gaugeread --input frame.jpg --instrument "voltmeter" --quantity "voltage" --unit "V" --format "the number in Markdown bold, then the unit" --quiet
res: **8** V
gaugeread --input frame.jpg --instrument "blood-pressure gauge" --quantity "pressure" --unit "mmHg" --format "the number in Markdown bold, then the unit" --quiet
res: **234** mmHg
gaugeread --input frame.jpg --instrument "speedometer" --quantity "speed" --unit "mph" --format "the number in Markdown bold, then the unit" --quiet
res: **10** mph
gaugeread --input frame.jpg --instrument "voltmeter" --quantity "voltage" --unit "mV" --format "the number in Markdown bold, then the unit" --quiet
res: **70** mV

--

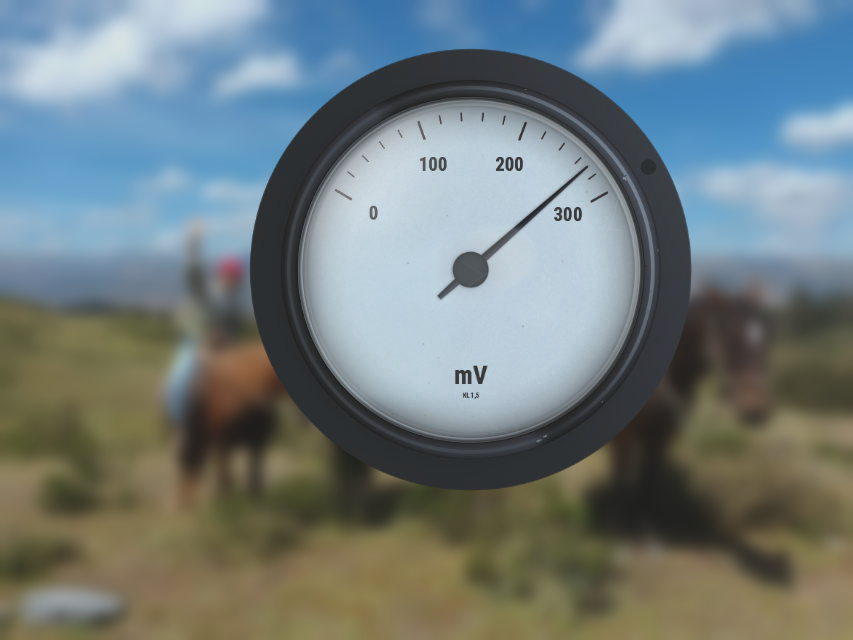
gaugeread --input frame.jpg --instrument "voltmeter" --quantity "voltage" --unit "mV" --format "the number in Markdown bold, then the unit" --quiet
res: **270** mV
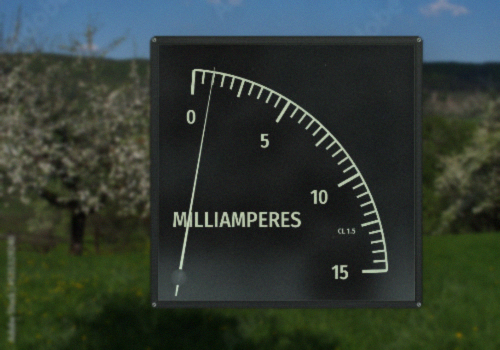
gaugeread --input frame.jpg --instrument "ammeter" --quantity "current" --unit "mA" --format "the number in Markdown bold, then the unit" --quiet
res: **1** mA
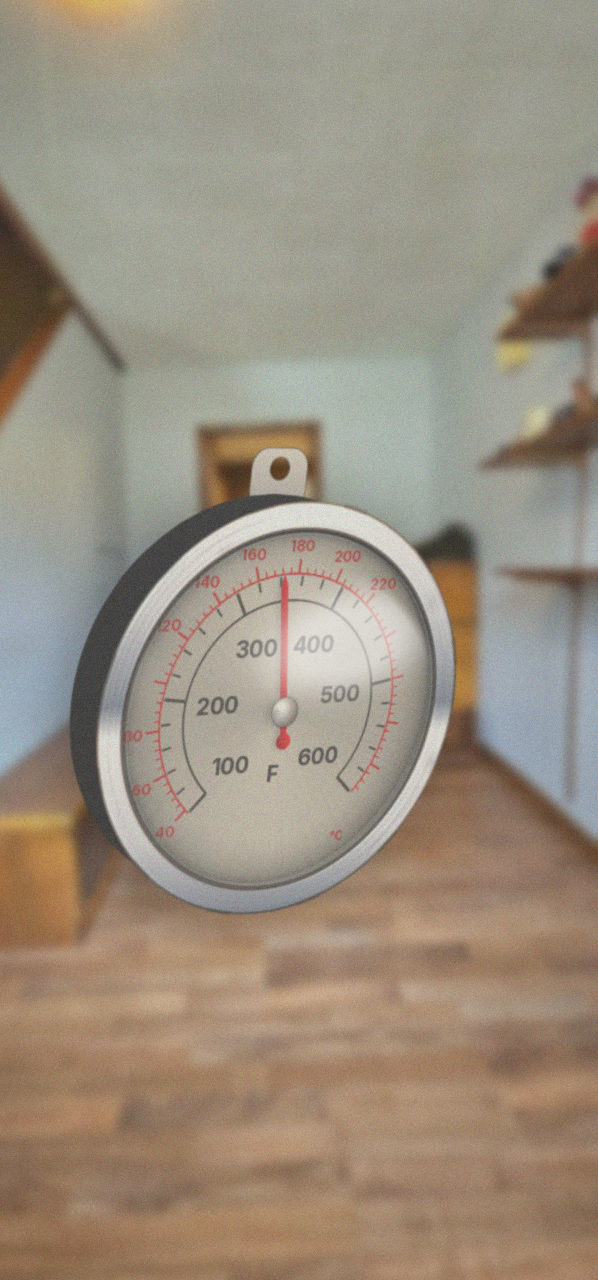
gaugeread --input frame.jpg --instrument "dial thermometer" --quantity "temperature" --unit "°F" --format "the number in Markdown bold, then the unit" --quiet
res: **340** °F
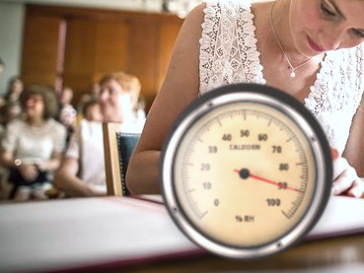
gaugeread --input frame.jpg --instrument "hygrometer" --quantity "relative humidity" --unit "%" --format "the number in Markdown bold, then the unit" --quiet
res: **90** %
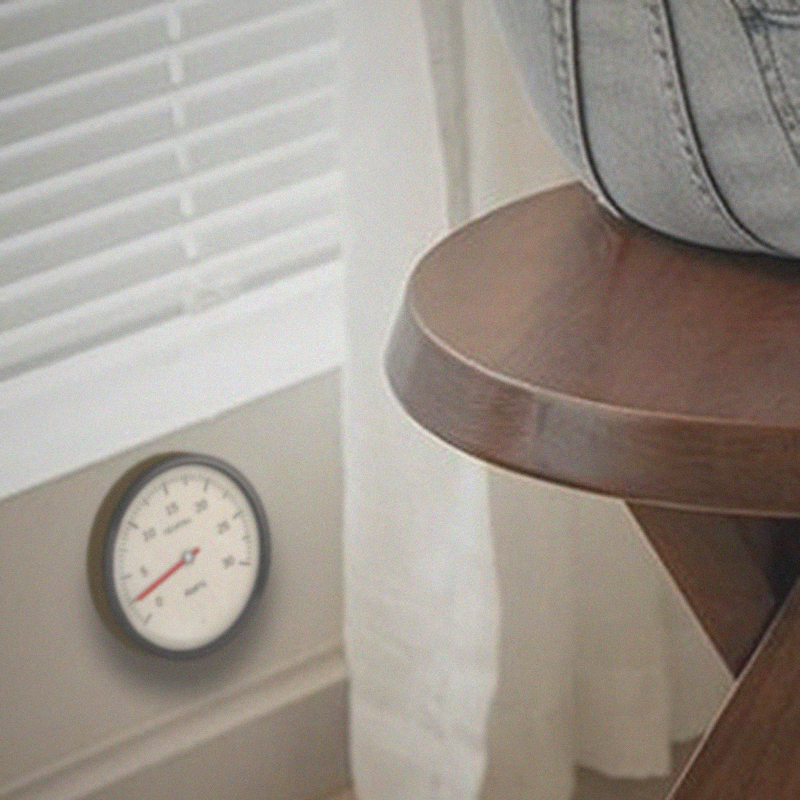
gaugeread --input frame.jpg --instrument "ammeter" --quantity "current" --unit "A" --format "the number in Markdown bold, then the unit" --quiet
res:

▶ **Work item**: Which lines in the records above contain the string "current", with case counting? Copy each of those lines.

▶ **Response**:
gaugeread --input frame.jpg --instrument "ammeter" --quantity "current" --unit "mA" --format "the number in Markdown bold, then the unit" --quiet
gaugeread --input frame.jpg --instrument "ammeter" --quantity "current" --unit "A" --format "the number in Markdown bold, then the unit" --quiet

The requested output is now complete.